Die Einzelheiten zur Geschichte der Sinti und Roma in der Vergangenheit sind bislang sehr begrenzt, da es fast keine eigenen Schriftquellen gibt. Fast alle Informationen wurden Jahrhunderte lang von Nicht-Sinti und -Roma gesammelt und weitergegeben, zum Teil aber auch nur abgeschrieben, wie das wohl auch für die Bibel behauptet werden könnte. Vieles liegt im Dunkeln. Seit dem späten 18. beziehungsweise frühen 19. Jahrhundert ist aufgrund linguistischer Studien die Herkunft als gesichert anzusehen. Die Vorfahren der heute in Europa lebenden Roma und Sinti stammen ursprünglich aus Indien. Sie wanderten seit dem achten bis zehnten Jahrhundert über Persien, Kleinasien oder den Kaukasus (Armenien), schließlich im 13. und 14. Jahrhundert über Griechenland und den Balkan nach Mittel-, West- und Nordeuropa und von dort aus auch nach Amerika.
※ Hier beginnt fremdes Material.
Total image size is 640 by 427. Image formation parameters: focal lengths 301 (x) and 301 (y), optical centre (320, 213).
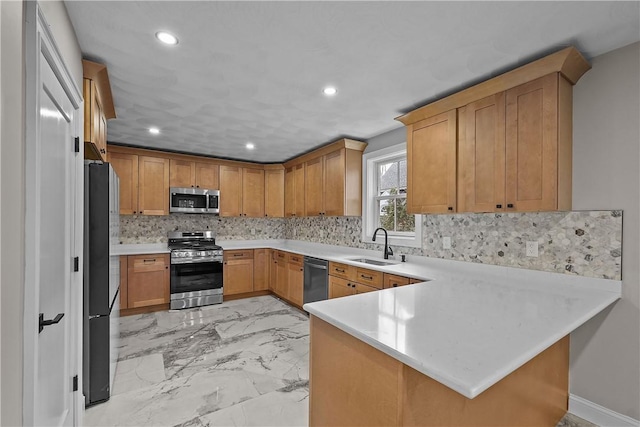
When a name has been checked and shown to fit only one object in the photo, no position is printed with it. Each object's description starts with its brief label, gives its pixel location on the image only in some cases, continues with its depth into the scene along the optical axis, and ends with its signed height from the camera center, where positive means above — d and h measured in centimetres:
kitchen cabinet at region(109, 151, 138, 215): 436 +51
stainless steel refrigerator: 203 -47
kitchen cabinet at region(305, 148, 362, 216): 407 +43
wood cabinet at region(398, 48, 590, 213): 202 +56
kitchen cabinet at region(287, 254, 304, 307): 440 -98
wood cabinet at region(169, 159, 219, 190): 484 +65
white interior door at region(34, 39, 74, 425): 130 -18
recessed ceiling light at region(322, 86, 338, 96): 254 +106
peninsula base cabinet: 112 -78
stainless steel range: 448 -95
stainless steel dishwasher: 382 -88
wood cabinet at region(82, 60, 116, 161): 206 +83
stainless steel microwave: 479 +21
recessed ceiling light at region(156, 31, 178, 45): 180 +107
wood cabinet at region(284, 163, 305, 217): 504 +41
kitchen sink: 347 -57
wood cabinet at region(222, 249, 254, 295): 496 -97
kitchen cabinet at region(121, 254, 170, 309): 419 -96
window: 364 +20
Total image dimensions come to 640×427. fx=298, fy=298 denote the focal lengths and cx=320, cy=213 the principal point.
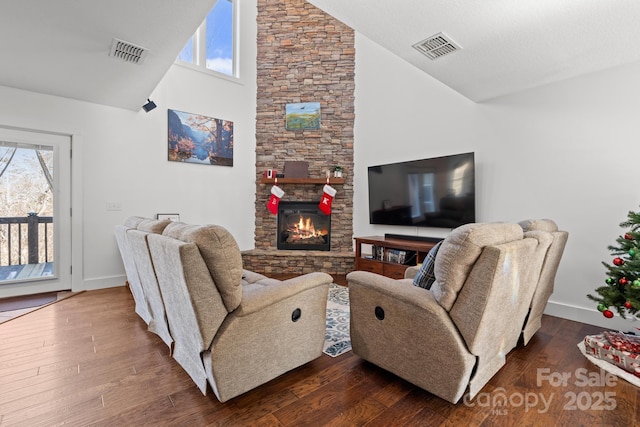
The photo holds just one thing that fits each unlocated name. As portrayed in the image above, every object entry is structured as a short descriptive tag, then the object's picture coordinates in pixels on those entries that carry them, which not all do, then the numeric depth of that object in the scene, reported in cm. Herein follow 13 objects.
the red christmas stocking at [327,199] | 483
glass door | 342
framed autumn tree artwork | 448
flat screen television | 349
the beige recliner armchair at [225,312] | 145
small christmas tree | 203
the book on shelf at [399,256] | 383
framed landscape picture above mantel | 509
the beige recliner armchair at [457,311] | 149
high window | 478
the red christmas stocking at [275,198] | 494
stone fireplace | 504
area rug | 223
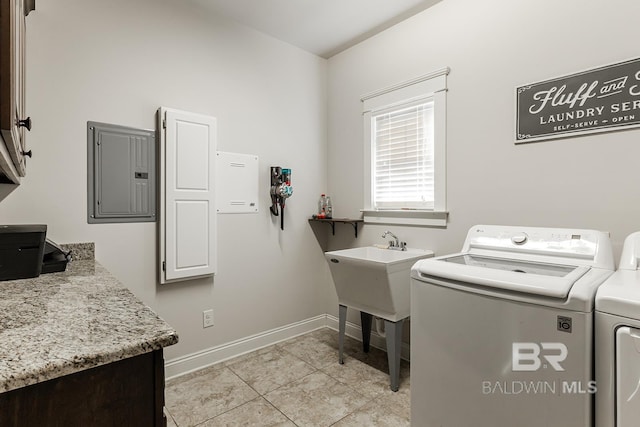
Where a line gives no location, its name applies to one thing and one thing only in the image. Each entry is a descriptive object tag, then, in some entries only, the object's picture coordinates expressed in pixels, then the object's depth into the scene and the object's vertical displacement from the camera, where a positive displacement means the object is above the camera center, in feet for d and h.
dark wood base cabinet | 2.09 -1.33
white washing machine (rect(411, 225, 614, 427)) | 3.65 -1.56
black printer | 4.29 -0.54
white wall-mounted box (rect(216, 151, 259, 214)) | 8.13 +0.74
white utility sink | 6.87 -1.53
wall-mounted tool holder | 8.96 +0.67
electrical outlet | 7.89 -2.63
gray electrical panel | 6.35 +0.77
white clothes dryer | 3.28 -1.53
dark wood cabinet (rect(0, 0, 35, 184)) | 2.30 +1.00
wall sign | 5.20 +1.89
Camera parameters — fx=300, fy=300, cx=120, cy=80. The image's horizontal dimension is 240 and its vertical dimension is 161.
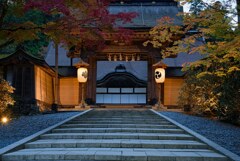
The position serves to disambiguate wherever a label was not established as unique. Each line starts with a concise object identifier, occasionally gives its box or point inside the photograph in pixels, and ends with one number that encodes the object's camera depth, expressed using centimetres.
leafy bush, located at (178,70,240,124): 1182
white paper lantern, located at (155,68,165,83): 1748
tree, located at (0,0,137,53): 849
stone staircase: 679
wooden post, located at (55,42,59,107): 1839
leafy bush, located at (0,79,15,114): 1243
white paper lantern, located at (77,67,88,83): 1762
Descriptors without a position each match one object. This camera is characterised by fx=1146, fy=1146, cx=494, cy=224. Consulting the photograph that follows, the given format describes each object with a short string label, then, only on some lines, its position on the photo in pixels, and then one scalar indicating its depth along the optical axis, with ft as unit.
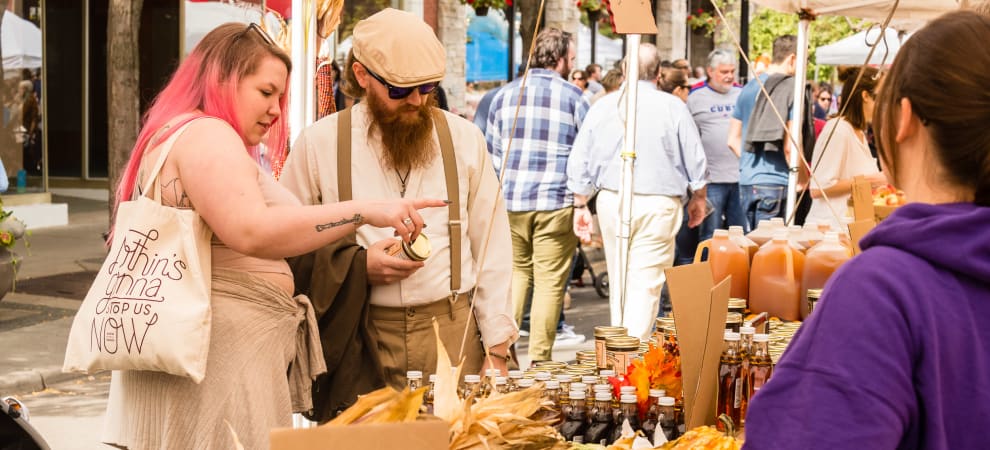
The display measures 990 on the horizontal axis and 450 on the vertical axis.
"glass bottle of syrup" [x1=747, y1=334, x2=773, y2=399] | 9.21
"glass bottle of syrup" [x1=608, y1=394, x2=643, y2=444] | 8.76
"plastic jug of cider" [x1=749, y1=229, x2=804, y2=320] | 13.32
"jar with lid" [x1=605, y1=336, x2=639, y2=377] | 9.94
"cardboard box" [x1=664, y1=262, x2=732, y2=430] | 8.48
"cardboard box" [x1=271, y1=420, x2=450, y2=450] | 5.47
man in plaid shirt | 23.47
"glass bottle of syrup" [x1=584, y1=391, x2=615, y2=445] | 8.79
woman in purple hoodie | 4.86
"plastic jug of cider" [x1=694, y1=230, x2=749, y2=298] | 13.67
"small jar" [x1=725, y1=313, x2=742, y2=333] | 10.53
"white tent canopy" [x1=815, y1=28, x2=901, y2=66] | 47.85
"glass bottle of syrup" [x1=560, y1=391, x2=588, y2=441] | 8.80
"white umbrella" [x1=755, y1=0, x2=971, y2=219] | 22.88
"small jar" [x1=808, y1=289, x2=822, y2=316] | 12.36
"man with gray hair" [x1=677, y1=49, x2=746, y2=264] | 29.30
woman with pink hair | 8.93
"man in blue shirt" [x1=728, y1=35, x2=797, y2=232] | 26.89
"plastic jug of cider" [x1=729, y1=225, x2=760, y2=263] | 14.01
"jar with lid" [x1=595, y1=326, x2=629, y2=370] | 10.36
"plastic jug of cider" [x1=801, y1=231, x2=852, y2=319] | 13.25
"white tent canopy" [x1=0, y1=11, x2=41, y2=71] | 44.83
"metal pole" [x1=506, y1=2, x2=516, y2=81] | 69.15
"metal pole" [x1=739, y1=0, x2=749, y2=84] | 48.49
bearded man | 11.02
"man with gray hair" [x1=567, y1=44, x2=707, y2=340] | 22.98
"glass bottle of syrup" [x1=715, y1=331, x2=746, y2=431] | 9.16
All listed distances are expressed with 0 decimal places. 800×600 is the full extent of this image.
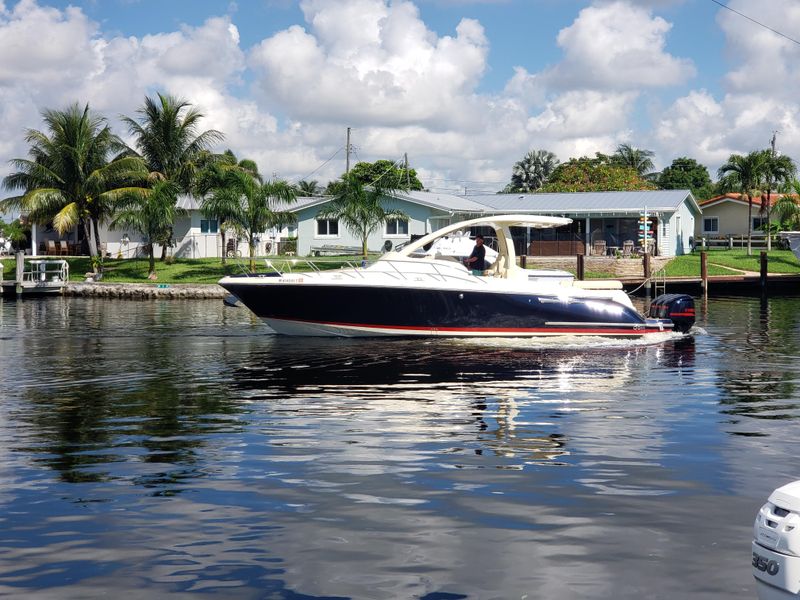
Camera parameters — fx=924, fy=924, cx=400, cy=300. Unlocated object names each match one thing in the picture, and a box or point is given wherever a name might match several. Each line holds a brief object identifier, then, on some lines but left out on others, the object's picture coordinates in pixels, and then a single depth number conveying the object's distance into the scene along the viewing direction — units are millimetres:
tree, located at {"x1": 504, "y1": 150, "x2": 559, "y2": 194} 95812
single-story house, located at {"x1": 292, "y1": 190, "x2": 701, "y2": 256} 50312
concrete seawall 41500
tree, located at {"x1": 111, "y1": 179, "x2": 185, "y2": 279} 45781
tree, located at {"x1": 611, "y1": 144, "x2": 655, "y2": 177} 92812
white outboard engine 4715
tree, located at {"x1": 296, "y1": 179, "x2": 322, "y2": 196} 91825
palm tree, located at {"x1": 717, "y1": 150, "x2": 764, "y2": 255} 54344
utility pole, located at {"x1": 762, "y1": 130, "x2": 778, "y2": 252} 53538
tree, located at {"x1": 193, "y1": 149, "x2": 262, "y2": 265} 45375
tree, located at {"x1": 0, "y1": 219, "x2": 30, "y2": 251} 75162
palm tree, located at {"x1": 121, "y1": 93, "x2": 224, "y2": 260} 52250
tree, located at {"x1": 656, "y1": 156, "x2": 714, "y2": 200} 100625
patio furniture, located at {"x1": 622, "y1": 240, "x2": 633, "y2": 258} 47862
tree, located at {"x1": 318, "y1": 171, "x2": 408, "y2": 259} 45125
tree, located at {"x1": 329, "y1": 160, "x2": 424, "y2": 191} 76750
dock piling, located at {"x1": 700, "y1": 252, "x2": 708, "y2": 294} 39125
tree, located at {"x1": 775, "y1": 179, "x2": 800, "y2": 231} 53000
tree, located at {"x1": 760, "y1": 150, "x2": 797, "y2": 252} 53812
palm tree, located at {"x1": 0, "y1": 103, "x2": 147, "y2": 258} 50406
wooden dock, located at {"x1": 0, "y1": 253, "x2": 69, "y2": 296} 42984
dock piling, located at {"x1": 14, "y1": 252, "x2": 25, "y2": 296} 42750
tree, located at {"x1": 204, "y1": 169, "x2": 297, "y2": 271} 45094
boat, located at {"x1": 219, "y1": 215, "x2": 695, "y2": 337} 20797
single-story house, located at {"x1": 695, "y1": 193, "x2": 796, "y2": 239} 64312
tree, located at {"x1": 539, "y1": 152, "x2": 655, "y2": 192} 69756
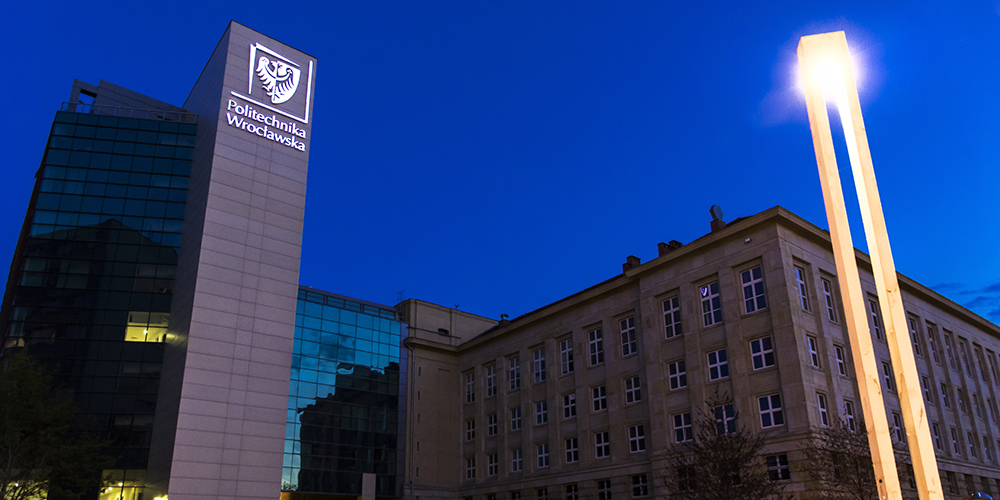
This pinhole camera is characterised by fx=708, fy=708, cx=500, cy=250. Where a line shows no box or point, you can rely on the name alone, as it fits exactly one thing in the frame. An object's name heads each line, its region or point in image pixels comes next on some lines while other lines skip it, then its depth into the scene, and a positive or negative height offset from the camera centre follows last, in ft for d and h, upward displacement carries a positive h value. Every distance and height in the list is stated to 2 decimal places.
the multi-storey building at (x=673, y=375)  133.28 +28.19
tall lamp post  26.48 +8.97
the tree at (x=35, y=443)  125.90 +12.74
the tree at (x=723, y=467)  120.06 +5.91
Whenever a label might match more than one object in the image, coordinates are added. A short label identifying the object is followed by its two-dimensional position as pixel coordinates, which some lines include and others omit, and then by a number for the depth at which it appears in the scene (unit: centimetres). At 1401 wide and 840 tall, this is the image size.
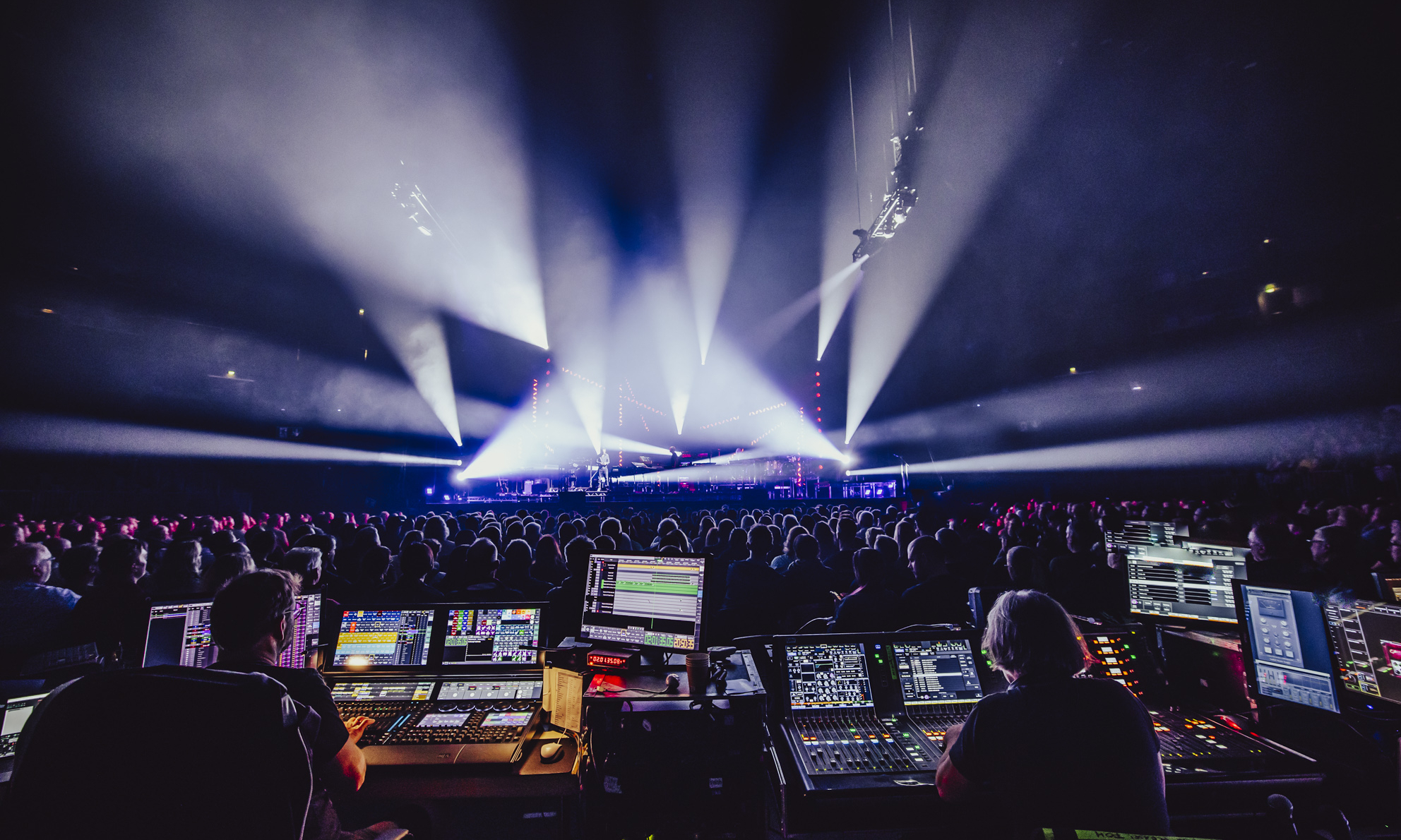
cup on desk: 212
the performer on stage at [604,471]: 2273
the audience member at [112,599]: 314
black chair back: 116
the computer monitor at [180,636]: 217
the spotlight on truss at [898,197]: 723
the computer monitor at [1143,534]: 278
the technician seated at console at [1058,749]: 143
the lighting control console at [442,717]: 208
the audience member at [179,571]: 397
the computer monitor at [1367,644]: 195
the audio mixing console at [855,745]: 195
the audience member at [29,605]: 308
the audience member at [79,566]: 381
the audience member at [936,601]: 372
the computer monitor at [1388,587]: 219
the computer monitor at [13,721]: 172
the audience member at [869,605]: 347
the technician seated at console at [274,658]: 160
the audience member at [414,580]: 370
Hintergrund war kein – ihnen lange Zeit unterstellter – Wandertrieb, sondern sie sahen sich durch Kriege, Verfolgung, Vertreibung oder aus wirtschaftlicher Not zu dieser Wanderung gezwungen, die bezogen auf Mitteleuropa über 500 bis 600 Jahre dauerte, bis sie in Europa sesshaft wurden. Reinhardt kann die Sorgen von Flüchtenden gut verstehen und oft auch nicht die große Kritik, die ihnen entgegengebracht wird.

Seine Musik vertont er zurückhaltend und mischt im aktuellen Album die Sprache der Romanes mit jazzigen Hindustani-Stilelementen, Alaap, Raga und Flamenco. Reinhardt verbindet damit auf einzigartige Weise die kulturellen Einflüsse verschiedener Kontinente. Diese künstlerische Umsetzung brachte ihm kürzlich auch den Preis der deutschen Schallplattenkritik für die interessanteste Neuveröffentlichung klassischer Weltmusik ein. Der „Dialogpreis 2019“ ist gestaltet mit antiken Buchstaben aus Holz, die früher in der Druckkunst verwendet wurden. Sie symbolisieren Kommunikation und das Verbreiten von Wissen.

Am Abend wurde auch die Kommunikationswirtin und Künstlerin Sabiene Jahn mit dem „Kölner Karlspreis“ für Ihr Engagement geehrt, der einmal im Jahr für Publizistik und Literatur vergeben wird. Evelyn Hecht-Galinski, Karlspreisträgerin von 2014, gratulierte zur Entscheidung: „Wir brauchen Menschen, die zu ihren Überzeugungen stehen, die kein Unrecht geschehen lassen wollen, erst recht, wenn’s schwierig wird. Mutige Menschen wie Sabiene Jahn sind heute und in der Geschichte selten anzutreffen. Im deutschen Faschismus gab es Widerstandskämpferinnen. Hätte es mehr gegeben, wäre uns allen viel erspart geblieben. Ich freue mich über die Wahl der neuen Karlspreis-Trägerin.“

Hecht-Galinski ist eine deutsche Publizistin und Gründerin der deutschen Abteilung der Organisation „Jüdische Stimme für gerechten Frieden in Nahost“. Sie ist die Tochter des 1992 verstorbenen Vorsitzenden des Zentralrats der Juden in Deutschland, Heinz Galinski.